An exact copy of the whole listing is required.

***** PROVIDED MATERIAL *****

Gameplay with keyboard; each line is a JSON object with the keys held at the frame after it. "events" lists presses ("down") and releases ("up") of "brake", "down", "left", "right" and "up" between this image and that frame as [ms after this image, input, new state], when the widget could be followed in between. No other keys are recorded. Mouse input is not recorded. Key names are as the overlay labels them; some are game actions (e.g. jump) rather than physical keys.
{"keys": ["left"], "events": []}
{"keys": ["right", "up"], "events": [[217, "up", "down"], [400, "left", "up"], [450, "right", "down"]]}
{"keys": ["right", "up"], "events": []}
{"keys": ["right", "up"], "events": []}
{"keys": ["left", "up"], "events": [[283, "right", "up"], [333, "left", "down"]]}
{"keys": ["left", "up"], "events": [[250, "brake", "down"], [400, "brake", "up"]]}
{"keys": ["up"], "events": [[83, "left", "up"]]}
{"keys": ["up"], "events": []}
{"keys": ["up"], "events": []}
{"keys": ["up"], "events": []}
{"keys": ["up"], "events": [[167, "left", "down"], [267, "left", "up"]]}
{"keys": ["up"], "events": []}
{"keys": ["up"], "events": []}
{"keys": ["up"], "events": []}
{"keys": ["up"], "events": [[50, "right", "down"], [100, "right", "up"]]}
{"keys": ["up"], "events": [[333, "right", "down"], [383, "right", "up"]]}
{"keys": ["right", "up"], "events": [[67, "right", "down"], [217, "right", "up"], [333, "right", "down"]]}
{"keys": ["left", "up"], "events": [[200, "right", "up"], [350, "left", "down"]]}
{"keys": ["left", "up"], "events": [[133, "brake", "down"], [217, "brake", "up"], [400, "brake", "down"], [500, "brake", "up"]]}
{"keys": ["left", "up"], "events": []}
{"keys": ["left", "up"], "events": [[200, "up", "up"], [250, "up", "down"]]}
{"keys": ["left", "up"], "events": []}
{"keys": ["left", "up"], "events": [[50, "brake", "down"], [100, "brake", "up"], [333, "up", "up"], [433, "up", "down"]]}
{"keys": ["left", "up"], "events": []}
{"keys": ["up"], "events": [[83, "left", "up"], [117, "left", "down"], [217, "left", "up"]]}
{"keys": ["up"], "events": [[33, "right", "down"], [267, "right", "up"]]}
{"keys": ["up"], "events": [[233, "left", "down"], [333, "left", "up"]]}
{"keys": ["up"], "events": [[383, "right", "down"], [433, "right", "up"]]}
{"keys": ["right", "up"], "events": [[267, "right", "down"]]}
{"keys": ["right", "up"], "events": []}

*****

• **ANSWER**:
Gameplay with keyboard; each line is a JSON object with the keys held at the frame after it. "events" lists presses ("down") and releases ("up") of "brake", "down", "left", "right" and "up" between this image and that frame as [ms after this image, input, new state], when the widget could be followed in between. No other keys are recorded. Mouse input is not recorded. Key names are as the overlay labels them; some are game actions (e.g. jump) rather than physical keys.
{"keys": ["left"], "events": []}
{"keys": ["right", "up"], "events": [[217, "up", "down"], [400, "left", "up"], [450, "right", "down"]]}
{"keys": ["right", "up"], "events": []}
{"keys": ["right", "up"], "events": []}
{"keys": ["left", "up"], "events": [[283, "right", "up"], [333, "left", "down"]]}
{"keys": ["left", "up"], "events": [[250, "brake", "down"], [400, "brake", "up"]]}
{"keys": ["up"], "events": [[83, "left", "up"]]}
{"keys": ["up"], "events": []}
{"keys": ["up"], "events": []}
{"keys": ["up"], "events": []}
{"keys": ["up"], "events": [[167, "left", "down"], [267, "left", "up"]]}
{"keys": ["up"], "events": []}
{"keys": ["up"], "events": []}
{"keys": ["up"], "events": []}
{"keys": ["up"], "events": [[50, "right", "down"], [100, "right", "up"]]}
{"keys": ["up"], "events": [[333, "right", "down"], [383, "right", "up"]]}
{"keys": ["right", "up"], "events": [[67, "right", "down"], [217, "right", "up"], [333, "right", "down"]]}
{"keys": ["left", "up"], "events": [[200, "right", "up"], [350, "left", "down"]]}
{"keys": ["left", "up"], "events": [[133, "brake", "down"], [217, "brake", "up"], [400, "brake", "down"], [500, "brake", "up"]]}
{"keys": ["left", "up"], "events": []}
{"keys": ["left", "up"], "events": [[200, "up", "up"], [250, "up", "down"]]}
{"keys": ["left", "up"], "events": []}
{"keys": ["left", "up"], "events": [[50, "brake", "down"], [100, "brake", "up"], [333, "up", "up"], [433, "up", "down"]]}
{"keys": ["left", "up"], "events": []}
{"keys": ["up"], "events": [[83, "left", "up"], [117, "left", "down"], [217, "left", "up"]]}
{"keys": ["up"], "events": [[33, "right", "down"], [267, "right", "up"]]}
{"keys": ["up"], "events": [[233, "left", "down"], [333, "left", "up"]]}
{"keys": ["up"], "events": [[383, "right", "down"], [433, "right", "up"]]}
{"keys": ["right", "up"], "events": [[267, "right", "down"]]}
{"keys": ["right", "up"], "events": []}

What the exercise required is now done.